4. Study Limitations
Several limitations of this study should be acknowledged when interpreting the findings. First, carbapenemase production was classified based on phenotypic screening algorithms rather than confirmed by genotypic methods; this may result in both false-positive identifications (overestimation of true carbapenemase production) and false-negative classifications (failure to detect carbapenemases with atypical phenotypic profiles). Second, the cross-sectional study design precludes the assessment of temporal trends and causal relationships between risk factors and carbapenemase acquisition. Third, sample sizes in several subgroups (particularly the 11 - 20 years age category and certain hospital wards) were limited, reducing the statistical power available for detecting clinically meaningful associations. Fourth, the absence of molecular characterization (PCR, sequencing) prevented identification of the specific carbapenemase genes and their associated mobile genetic elements, which would provide critical information regarding the molecular epidemiology and transmissibility of the resistance determinants.

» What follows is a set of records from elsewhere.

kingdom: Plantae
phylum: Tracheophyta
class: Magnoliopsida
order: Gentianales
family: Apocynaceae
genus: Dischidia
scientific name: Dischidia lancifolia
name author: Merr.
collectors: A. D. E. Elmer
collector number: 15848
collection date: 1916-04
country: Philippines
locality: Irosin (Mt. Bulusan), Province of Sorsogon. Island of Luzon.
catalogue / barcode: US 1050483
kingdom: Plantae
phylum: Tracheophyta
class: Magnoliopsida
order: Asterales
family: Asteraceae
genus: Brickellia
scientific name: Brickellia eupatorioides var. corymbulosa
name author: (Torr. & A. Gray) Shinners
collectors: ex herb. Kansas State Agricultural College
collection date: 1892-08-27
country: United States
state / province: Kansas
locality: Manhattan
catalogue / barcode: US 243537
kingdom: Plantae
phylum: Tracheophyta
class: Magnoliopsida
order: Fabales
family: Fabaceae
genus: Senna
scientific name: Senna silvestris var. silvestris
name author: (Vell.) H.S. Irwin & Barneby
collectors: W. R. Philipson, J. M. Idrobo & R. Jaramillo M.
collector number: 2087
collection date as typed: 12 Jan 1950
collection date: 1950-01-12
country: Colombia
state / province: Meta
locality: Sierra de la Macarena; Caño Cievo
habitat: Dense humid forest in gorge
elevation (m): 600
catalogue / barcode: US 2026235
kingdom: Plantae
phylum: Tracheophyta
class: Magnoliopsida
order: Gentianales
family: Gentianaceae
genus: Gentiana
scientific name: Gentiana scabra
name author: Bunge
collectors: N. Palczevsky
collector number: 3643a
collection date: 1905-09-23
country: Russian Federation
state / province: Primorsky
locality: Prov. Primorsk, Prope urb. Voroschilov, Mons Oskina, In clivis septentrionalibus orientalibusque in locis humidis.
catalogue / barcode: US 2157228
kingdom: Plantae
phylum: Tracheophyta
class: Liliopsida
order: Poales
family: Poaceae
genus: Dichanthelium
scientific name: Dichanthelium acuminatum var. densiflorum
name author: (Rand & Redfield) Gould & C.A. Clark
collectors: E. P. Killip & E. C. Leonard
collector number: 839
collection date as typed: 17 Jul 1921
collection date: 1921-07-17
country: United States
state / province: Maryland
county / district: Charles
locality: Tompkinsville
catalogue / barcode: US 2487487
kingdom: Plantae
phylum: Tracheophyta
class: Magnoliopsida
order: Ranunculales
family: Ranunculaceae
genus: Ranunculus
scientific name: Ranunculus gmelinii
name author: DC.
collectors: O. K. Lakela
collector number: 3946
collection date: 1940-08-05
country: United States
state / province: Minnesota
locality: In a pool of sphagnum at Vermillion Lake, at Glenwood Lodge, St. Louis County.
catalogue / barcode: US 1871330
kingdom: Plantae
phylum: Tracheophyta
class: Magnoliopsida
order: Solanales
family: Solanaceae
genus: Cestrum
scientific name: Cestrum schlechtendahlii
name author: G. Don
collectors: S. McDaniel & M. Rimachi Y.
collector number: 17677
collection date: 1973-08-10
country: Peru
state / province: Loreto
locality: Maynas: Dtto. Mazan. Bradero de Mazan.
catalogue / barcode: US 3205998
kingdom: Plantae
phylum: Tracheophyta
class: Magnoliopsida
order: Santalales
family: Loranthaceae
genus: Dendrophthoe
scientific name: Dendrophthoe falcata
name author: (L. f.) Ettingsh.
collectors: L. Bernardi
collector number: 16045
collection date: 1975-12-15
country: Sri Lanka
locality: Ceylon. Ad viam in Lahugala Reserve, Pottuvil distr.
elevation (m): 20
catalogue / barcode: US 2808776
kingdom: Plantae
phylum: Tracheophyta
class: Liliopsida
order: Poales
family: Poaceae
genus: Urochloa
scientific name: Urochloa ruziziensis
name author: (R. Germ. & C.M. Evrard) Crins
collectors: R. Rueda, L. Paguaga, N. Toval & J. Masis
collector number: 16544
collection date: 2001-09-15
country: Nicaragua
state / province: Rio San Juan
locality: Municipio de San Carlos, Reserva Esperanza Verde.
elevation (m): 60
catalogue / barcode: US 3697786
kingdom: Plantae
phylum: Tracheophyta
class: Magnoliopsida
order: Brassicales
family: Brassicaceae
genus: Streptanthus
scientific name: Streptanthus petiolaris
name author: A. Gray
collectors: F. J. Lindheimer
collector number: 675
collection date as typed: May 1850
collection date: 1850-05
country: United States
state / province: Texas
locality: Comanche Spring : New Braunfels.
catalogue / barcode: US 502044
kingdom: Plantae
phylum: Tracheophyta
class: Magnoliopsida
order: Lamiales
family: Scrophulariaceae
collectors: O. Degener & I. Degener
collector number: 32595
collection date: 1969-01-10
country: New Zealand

Future studies should address these limitations through multi-center prospective designs incorporating molecular typing, longitudinal follow-up, and risk factor analysis with multivariable regression modeling.
Acknowledgements
The authors express profound gratitude to the bacteriology laboratory personnel of the Yaounde University Teaching Hospital (YUTH), Yaounde General Hospital and Yaounde Gynecological-Obstetric and Pediatric Hospital for their cooperation and technical assistance in isolating, arranging, sorting and reviving bacterial isolates.
Authors’ Contributions
B. A. Chafa, H. K. Gonsu, E. E. M. Lyonga, D. Adiogo and W. A. Baiye conceived the study and designed it. B. A. Chafa and H. K. Gonsu carried out the data collection and lab work. B. A. Chafa, L. F. Kana, M. Tembong, A. D. Teudjieu and W. A. Baiye carried out data analysis. H. K. Gonsu, V. N. Bitoungui, R. G. Essomba, M. P. Ngogang and C. Killa supervised the lab work and data collection. The general supervision was carried out by E. E. M. Lyonga, D. Adiogo, V. P. Djientcheu and H. K. Gonsu. E. E. M. Lyonga, B. A. Chafa, H. K. Gonsu, W. A. Baiye, A. D. Teudjieu, L. F. Kana, C. Killa, V. N. Bitoungui, R. G. Essomba, M. P. Ngogang and D. Adiogo drafted the article. All the authors reviewed the article. All the authors read and agreed to the final manuscript.
Consent
As per international standards or university standards, patient(s) written consent has been collected and preserved by the author(s).
Ethical Approval
The study was approved and confirmed under the rules and regulations of research in the Department of Microbiology and Immunology, Faculty of Medicine and Biomedical Sciences, University of Yaounde I, Cameroon. Therefore, at the beginning of the research point, ethical approval and authorization were issued while referring to the Yaounde University Teaching Hospital (YUTH), Yaounde General Hospital and Yaounde Gynecological-Obstetric and Pediatric Hospital. The regulations for research were approved by the ethical committee of the hospitals and the microbiology laboratories as well.